Why haven’t we seen any of these poems in journals or magazines?

These new poems, although not at all in the confessional mode, seem very personal to me. As a consequence I have been rather protective of them. I was in no hurry to have anyone read these poems, and have instead kept them home, not allowed them to date. Some of the poems meditate on ideas of faith and God and I find even typing that here to be a difficult confession. At some point I had a sense that the poems may actually be bad, though I don’t care anymore if they are. I’m compelled by them and want to keep writing them, and maybe someone will want to read them. I have a small group of coming out in Poetry, and others will, with any luck, be on the way soon.

Do you have any additional advice for poets sending out their first books to contests and open reading periods?

I have been a reader and judge for a number of contests, and I can’t stress enough the need to get the reader’s attention from the get-go. A boring first poem is often enough to get your manuscript tossed. A boring second poem almost certainly will. Be audacious. Surprise the reader and whatever you do, don’t think you know what the judge is looking for based on some notion you might have of their taste, as in, “She would never like my work, so I’m not going to send my manuscript.”

Do you believe that poetry can create change in the world?

That depends how you define change. If you are thinking of change in terms of political policy, or inciting riots, or shaping political movements, the answer is no. And thank goodness. Those ideas of change are real, but also pedestrian, common, worldly and as the Quakers used to say, “of the Creature,”—not the province of the imagination. Political change is basically about hard work. It’s dull, often frustrating, relies on absolutes, and you have to have an appetite for it to do it successfully. If by change you also mean small movements of the spirit, or an expansion in one’s mind which tunes it to the possibilities of language and human yearning, if by change you mean bringing the voices of the dead back to life, or being able to imagine someone else’s world or experiences, if by change you mean making the impossible imaginable by rendering it into language, then yes—poetry creates change. The changes it creates are mostly invisible and impossible to measure but they are, in the end, the kinds of changes that make us more expansive, more tenderly human, more capable of love, less lonely, more generous. Any attempts to belittle those kinds of changes, or dismiss them are typically generated by sad, narrow, rigid, bullying minds. Good poetry resists stupidity.

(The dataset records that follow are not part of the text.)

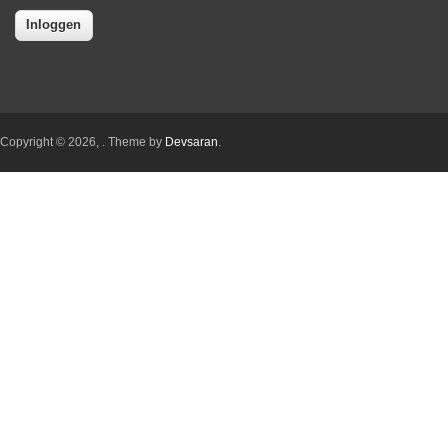
Copyright © 2026,
. Theme by
Devsaran
.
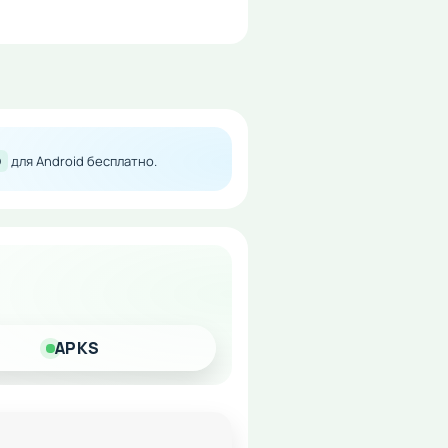
D
для Android бесплатно.
вождение незабываемым.
 без финансовых
APKS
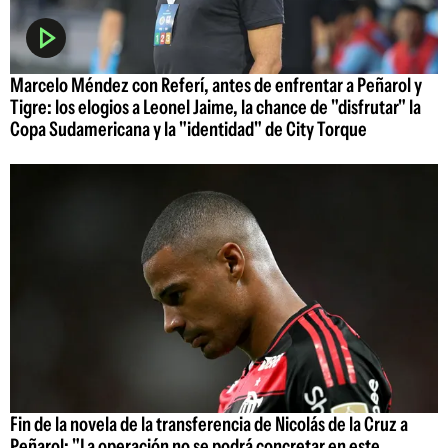
Marcelo Méndez con Referí, antes de enfrentar a Peñarol y
Tigre: los elogios a Leonel Jaime, la chance de "disfrutar" la
Copa Sudamericana y la "identidad" de City Torque
Fin de la novela de la transferencia de Nicolás de la Cruz a
Peñarol: "La operación no se podrá concretar en este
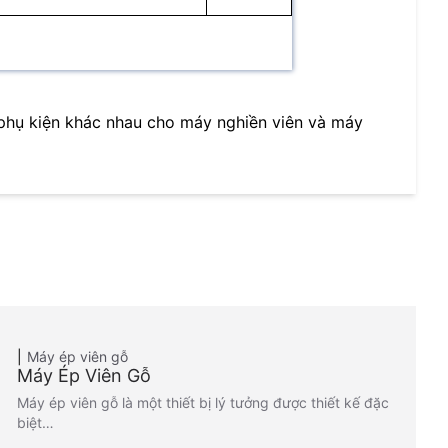
phụ kiện khác nhau cho máy nghiền viên và máy
Máy ép viên gỗ
Máy Ép Viên Gỗ
Máy ép viên gỗ là một thiết bị lý tưởng được thiết kế đặc
biệt…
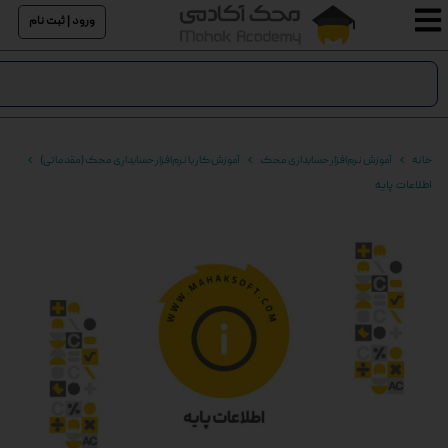
ورود | ثبت نام
خانه
آموزش نرم‌افزار حسابداری محک
آموزش کار با نرم‌افزار حسابداری محک (مقدماتی)
اطلاعات پایه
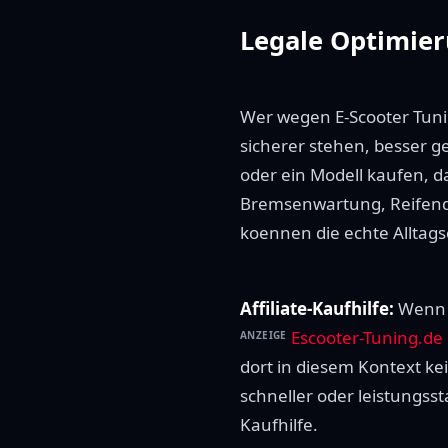
Legale Optimier
Wer wegen E-Scooter Tunin
sicherer stehen, besser 
oder ein Modell kaufen, d
Bremsenwartung, Reifendr
koennen die echte Alltag
Affiliate-Kaufhilfe:
Wenn d
Escooter-Tuning.de
ANZEIGE
dort in diesem Kontext ke
schneller oder leistungsst
Kaufhilfe.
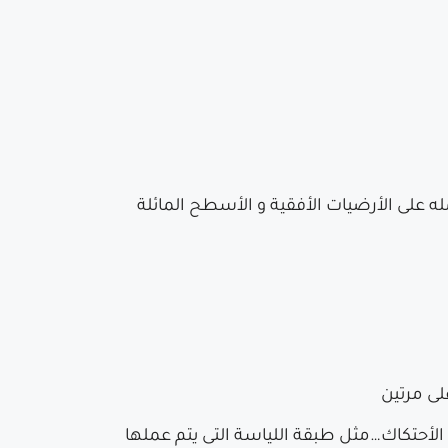
 على الأرضيات الأفقية و الأسطح المائلة
 للجو أو الأحتكاك…مثل طبقة اللياسة التى يتم عملها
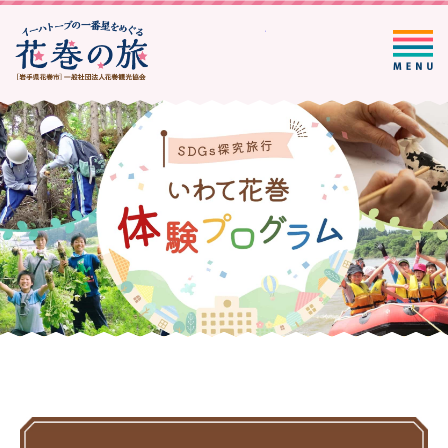
一般社団法人花巻観光協会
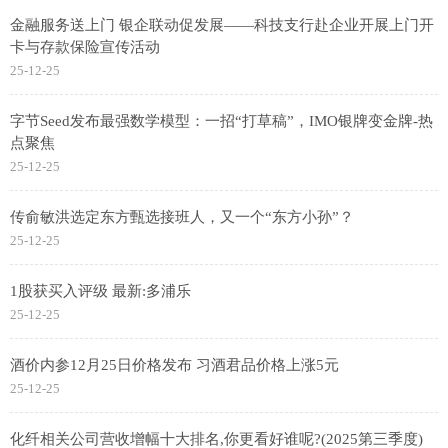
金融服务送上门 银企联动促发展——科技支行赴企业开展上门开
卡与存款保险宣传活动
25-12-25
字节Seed发布最强数学模型：一招“打草稿”，IMO银牌变金牌-热
点聚焦
25-12-25
传俞敏洪选定东方甄选接班人，又一个“东方小孙”？
25-12-25
1股获买入评级 最新:多浦乐
25-12-25
酒价内参12月25日价格发布 习酒君品价格上涨5元
25-12-25
化纤相关公司营收增幅十大排名,你更看好谁呢?(2025第三季度)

Mark Wunderlich’s first volume of poetry, The Anchorage, was published by the University of Massachusetts Press in 1999 and received the Lambda Literary Award. His second volume, Voluntary Servitude, was published by Graywolf Press in 1994. He is the recipient of fellowships from Stanford University, the NEA, the Fine Arts Work Center in Provincetown, the Massachusetts Cultural Council, the Bread Loaf Writers Conference and the Amy Lowell Trust. His work has appeared in journals such as the Paris Review, Yale Review, Slate, Poetry, Ploughshares, among others, and his poems have been widely anthologized. He has taught at Stanford and Barnard College and in the graduate writing programs at Columbia University, Sarah Lawrence College, San Francisco State University and Ohio University. As an arts administrator, he served as the Poetry Director of the Napa Valley Writers Conference, and has worked for the Academy of American Poets, the Poetry Society of America, Poets & Writers, Inc., the University of Arizona Poetry Center and the Literature Program of the National Endowment for the Arts, where he was an Arts Administration Fellow. He is currently teaches literature and writing at Bennington College in Vermont, and lives in New York’s Hudson River Valley.